As you might expect, the concentration of this molecule is low, because the temperatures were still high enough to easily radiatively disassociate it - about 1 part in $$10^{21}$$ at $$z \sim 2000$$ (Stancil et al. 1998; Galli & Palla 2013).

This is the first molecule to be produced with any important level of abundance. Note, this appears to be a somewhat arbitrary definition, since it is also claimed (e.g. Lepp et al. 2002), that He$$_{2}^{+}$$ formed the first molecular bond, via He$$^+ +$$ He, but was too weakly bound to survive in any concentration (the concentration peaks about 100 times lower than HeH$$^+$$ according to Galli & Palla 2013).

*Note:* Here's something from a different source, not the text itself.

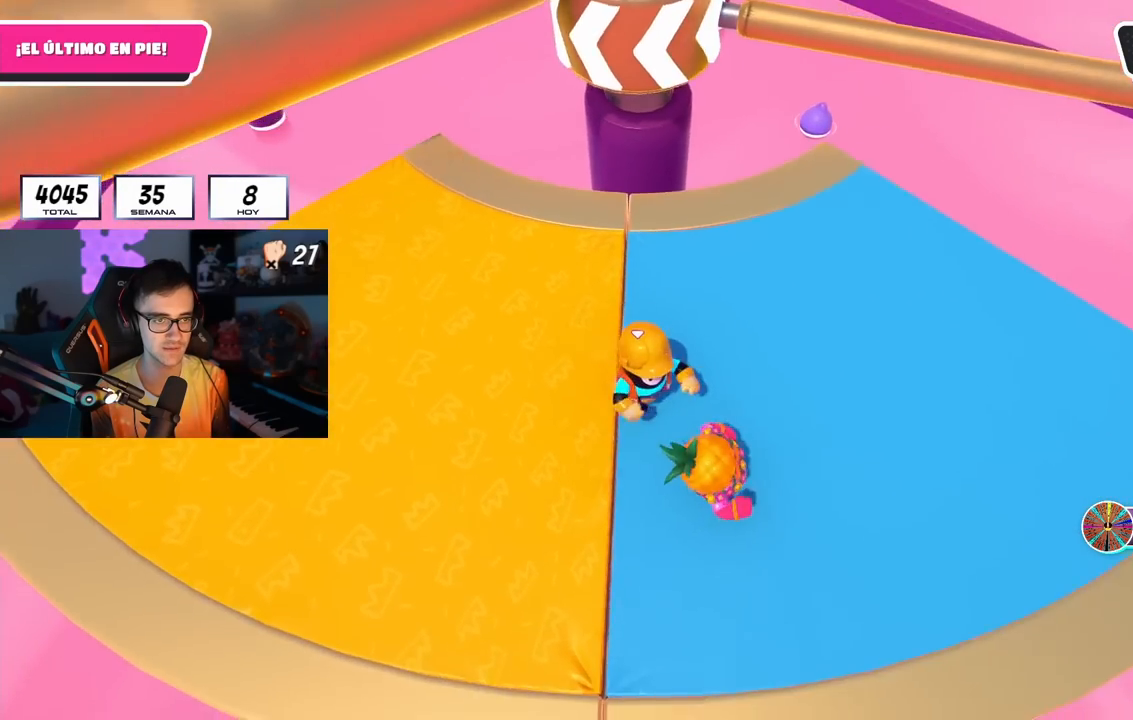
{"buttons": ["CROSS"], "left_stick": "up-right", "right_stick": "center", "events": [[33, "right_stick", "center"], [183, "R2", "up"], [250, "left_stick", "up-left"], [300, "CROSS", "down"], [300, "left_stick", "up"], [417, "CROSS", "up"], [467, "CROSS", "down"], [467, "left_stick", "up-right"]]}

It is also possible to form small quantities of $$H_2$$ at $$z> 2000$$ via the reaction of a hydrogen atom with another in an excited state: H + H$$^* \rightarrow$$ H$$_2$$; but of course, although the hydrogen molecule is much more strongly bound than HeH$$+$$ (the dissociation energy of $$H_2$$ is 4.5 eV, versus about 1.8 eV for HeH$$^+$$), there is very little atomic hydrogen present and this reaction requires not one, but two hydrogen atoms to get together. It is not until H atoms recombine in quantity some 260,000 years later that hydrogen molecules are formed in various gas phase processes and H$$_2$$ becomes the dominant molecular species.

The dihydrogen cation, H$$_2^{+}$$ cannot form directly before either helium hydride or atomic hydrogen are formed as precursors. e.g. $${\rm HeH}^{+} + {\rm H} \rightarrow {\rm H}_2^{+} + {\rm He}$$ $${\rm H} + {\rm H}^+ \rightarrow {\rm H}_2^{+}$$ and thus H$$_2^{+}$$ forms after HeH$$^+$$.